Edinburgh: The Megan Fox of Cities

For the amount of things I don’t like, I should really be a critic. Just ask my sister—every time we talk about movies or books she cynically informs me that I “hate everything.”

Now, I wouldn’t go that far.

But I also wouldn’t say she’s completely off base.

With such an understanding, I must say… Edinburgh seeped gorgeousness. Every building seemed to embody some kind of childhood fairy tale reverie or grand medieval painting. If Edinburgh were a female, she’d be a fox. (See what I did there?)

Oh my stars, so purty.

And as an American with little understanding of Scottish history, Edinburgh’s beauty just made everything all the easier to enjoy…and pay attention to on the walking tour. Every corner we turned, cutesy little shops painted in pastels would pop up, or a grand church, beautifully blackened with centuries of raindrops (fallin’ on my head).

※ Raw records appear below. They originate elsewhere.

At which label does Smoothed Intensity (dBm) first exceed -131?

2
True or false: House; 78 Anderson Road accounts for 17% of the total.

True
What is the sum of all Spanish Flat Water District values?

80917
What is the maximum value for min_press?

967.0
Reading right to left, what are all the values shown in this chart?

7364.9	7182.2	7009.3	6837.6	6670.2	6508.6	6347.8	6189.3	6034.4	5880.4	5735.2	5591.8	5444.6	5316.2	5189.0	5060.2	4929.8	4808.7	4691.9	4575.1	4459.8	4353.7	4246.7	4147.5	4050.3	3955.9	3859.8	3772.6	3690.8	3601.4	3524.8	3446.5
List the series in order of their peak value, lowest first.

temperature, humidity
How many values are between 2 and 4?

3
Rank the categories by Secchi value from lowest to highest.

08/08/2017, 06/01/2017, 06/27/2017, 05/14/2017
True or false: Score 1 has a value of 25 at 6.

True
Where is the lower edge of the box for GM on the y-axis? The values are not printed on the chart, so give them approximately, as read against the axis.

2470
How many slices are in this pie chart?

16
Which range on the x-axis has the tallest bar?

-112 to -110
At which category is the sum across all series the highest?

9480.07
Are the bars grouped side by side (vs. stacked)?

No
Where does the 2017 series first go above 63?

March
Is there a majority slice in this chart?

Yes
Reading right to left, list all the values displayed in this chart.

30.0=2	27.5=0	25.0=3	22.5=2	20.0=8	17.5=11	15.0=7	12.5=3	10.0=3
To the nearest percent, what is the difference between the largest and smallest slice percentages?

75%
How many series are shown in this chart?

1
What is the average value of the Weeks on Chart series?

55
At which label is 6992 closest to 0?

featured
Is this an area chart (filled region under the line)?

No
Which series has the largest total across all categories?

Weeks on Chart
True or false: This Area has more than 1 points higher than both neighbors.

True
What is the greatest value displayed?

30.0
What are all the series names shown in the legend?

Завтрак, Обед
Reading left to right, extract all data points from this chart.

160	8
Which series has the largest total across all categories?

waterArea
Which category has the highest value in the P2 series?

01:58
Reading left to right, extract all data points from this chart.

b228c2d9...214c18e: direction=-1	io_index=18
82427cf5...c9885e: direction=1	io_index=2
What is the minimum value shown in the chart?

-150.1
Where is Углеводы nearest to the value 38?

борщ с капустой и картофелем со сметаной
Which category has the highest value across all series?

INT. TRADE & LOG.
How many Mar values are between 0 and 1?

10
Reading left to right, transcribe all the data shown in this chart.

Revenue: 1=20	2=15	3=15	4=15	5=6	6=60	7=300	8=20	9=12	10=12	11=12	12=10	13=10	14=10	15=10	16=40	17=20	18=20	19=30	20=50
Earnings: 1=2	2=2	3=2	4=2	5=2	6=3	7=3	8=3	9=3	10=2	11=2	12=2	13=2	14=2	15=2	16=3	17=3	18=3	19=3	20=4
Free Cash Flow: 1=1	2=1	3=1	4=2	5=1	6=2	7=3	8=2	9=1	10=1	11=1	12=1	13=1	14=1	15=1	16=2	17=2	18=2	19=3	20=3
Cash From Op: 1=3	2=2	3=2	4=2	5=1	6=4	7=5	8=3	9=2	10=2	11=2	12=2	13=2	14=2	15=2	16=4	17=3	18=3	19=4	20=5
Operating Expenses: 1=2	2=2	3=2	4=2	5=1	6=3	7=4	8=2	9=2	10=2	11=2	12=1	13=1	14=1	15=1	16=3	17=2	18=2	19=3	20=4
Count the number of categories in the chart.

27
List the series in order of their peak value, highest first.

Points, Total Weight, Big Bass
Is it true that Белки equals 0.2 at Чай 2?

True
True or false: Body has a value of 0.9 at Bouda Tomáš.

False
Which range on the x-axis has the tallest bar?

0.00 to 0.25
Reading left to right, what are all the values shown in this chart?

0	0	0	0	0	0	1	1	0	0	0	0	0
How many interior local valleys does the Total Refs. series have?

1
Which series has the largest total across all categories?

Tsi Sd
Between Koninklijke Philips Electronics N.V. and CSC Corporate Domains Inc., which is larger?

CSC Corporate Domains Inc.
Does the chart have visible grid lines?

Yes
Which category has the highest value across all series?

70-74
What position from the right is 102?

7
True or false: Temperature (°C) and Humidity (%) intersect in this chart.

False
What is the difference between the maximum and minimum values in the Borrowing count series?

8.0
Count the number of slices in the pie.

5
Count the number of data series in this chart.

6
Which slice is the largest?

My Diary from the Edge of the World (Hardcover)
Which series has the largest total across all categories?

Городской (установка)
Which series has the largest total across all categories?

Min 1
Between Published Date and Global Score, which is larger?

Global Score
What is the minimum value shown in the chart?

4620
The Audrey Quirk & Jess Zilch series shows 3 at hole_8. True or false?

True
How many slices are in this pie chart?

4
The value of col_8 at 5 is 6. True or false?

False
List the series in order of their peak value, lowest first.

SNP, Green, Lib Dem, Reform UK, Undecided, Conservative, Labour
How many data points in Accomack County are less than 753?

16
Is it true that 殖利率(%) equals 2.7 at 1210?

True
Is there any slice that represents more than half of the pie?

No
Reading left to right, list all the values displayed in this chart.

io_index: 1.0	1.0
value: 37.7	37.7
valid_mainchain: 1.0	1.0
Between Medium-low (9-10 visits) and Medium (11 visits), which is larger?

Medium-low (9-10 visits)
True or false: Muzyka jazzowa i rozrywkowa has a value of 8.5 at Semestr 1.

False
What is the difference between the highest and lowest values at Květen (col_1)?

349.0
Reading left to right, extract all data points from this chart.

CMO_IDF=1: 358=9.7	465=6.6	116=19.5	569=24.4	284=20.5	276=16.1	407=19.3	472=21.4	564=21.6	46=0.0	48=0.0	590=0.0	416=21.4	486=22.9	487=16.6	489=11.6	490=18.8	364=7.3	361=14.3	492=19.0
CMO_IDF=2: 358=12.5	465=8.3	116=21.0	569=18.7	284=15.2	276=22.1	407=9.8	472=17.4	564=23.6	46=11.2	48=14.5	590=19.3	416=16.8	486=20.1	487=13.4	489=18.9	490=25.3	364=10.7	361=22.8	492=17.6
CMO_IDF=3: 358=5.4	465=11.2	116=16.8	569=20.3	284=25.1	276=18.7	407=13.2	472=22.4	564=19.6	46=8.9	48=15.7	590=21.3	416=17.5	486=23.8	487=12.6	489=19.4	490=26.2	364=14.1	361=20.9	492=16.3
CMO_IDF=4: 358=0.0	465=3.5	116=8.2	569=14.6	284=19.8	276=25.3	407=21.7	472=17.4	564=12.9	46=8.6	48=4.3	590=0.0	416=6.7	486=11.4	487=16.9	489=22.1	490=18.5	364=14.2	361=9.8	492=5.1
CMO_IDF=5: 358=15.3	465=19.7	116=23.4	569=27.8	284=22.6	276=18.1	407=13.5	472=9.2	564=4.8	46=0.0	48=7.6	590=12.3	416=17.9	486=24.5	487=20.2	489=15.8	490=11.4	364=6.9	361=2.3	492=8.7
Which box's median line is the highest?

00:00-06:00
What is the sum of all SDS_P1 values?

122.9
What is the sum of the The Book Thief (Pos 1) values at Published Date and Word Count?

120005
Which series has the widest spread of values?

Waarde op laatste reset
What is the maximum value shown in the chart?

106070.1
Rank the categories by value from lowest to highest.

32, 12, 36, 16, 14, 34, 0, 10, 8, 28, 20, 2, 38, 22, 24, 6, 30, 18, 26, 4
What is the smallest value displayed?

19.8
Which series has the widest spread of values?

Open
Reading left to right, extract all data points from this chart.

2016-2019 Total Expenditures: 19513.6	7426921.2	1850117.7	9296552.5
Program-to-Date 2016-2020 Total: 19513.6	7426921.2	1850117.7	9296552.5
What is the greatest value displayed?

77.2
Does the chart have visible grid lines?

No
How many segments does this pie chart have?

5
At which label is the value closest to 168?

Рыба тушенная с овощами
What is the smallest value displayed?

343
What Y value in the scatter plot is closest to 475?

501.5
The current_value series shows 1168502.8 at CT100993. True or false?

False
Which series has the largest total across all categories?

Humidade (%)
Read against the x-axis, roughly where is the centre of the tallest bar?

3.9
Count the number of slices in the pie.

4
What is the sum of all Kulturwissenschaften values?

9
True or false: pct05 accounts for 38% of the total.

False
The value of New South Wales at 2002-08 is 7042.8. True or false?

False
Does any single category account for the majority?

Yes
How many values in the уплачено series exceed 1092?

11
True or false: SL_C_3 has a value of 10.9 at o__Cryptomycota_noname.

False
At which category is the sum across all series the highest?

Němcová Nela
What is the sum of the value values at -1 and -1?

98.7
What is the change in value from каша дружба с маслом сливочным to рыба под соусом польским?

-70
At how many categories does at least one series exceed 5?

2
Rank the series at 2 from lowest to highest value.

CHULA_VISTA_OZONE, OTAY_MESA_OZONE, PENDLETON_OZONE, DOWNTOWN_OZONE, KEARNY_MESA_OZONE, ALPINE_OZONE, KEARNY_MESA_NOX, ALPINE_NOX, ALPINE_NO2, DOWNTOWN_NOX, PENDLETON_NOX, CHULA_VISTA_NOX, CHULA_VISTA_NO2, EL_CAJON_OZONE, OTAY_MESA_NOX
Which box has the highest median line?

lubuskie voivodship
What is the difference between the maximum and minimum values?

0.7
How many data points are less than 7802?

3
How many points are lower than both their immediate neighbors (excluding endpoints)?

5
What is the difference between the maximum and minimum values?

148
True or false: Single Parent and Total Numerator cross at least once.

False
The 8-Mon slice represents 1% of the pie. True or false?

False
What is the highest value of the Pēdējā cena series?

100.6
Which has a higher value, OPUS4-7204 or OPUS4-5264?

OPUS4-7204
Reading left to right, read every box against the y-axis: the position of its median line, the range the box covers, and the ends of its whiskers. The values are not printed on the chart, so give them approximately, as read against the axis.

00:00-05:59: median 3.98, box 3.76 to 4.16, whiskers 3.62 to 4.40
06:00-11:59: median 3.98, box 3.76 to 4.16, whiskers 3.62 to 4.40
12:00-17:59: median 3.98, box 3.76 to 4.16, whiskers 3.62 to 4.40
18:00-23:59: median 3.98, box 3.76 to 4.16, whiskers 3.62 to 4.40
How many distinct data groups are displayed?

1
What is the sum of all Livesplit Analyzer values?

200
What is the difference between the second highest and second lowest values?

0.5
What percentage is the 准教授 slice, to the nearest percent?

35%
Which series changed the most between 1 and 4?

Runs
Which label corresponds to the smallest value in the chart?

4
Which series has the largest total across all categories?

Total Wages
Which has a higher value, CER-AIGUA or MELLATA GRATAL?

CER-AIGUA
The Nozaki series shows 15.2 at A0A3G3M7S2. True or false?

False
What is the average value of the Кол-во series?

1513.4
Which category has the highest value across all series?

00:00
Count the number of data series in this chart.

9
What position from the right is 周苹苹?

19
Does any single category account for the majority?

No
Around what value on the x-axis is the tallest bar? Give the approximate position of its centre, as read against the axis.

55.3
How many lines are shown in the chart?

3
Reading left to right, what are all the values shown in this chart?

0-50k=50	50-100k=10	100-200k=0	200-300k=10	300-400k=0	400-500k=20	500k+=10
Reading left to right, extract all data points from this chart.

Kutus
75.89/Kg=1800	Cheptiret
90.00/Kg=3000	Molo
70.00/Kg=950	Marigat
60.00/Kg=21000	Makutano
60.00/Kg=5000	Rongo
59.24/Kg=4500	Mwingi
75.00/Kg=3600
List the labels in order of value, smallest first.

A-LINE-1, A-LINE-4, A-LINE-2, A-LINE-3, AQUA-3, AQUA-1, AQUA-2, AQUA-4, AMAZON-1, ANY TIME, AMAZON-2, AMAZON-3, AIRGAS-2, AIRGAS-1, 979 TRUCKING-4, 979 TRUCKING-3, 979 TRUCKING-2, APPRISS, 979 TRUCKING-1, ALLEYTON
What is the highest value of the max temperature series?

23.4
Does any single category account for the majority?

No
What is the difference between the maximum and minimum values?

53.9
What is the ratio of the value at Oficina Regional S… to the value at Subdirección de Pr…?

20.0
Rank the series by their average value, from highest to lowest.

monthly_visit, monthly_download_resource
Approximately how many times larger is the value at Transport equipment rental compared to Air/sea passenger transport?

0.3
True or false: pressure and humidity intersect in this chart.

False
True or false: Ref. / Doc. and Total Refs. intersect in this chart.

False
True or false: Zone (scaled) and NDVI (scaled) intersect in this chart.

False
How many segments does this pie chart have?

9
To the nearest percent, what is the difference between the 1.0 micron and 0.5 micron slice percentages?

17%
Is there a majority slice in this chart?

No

“They should really spruce that up with a powerwash or something,” Jessie said, of the one.

This one.

Sometimes I wonder what passersby think of us when they eavesdrop on our conversations. That’s a blog post for another day.

Beyond the aesthetic beauty of Edinburgh, it also encapsulated a bit of our childhood—it represented the beginning of a tale that enchanted us for years growing up.

Yep, that gal pal of ours… J.K. Rowling and that crazy kid Harry Potter.

According to the front of “The Elephant House,” a local café, on the tops of their quaint little tables began one of the greatest children’s stories of our generation.


According to our tour guide, Rowling denies it.

At any rate, we took pictures in front of it.

Another beautiful aspect of Edinburgh? The story of Greyfriars Bobby. Sounds like a pirate story or maybe a war hero tale, right? Nope. He was actually a little Scottie dog who, according to legend (aka cannot be trusted) visited his master’s grave every for 13 years after he passed.

I think this is precious. Jessie hates dogs.

At any rate, you might disagree with me, and argue that many other cities in Europe beat out Edinburgh for prettiest city, but so far, it takes the sexy cake in my book. 4 stars.





  1. I say you’re insulting Edinburgh by comparing it to Megan Fox. Who looks like an alien, and not the good, sexi Navi kind. Besides, Transformers has new eye candy now: Rosie Huntington-Whiteley (and she’s from the UK! much more fitting).

  2. I’ve been pondering which city takes the sexy cake in MY book. . . . I haven’t quite decided. The Sexy Cake is not an award lightly given.

  3. In reality I think you don’t actually disapprove of everything you purport to disapprove of. Snarky little cynic, you.

  4. You’d think the birthplace of Harry Potter would at least have a .com domain name.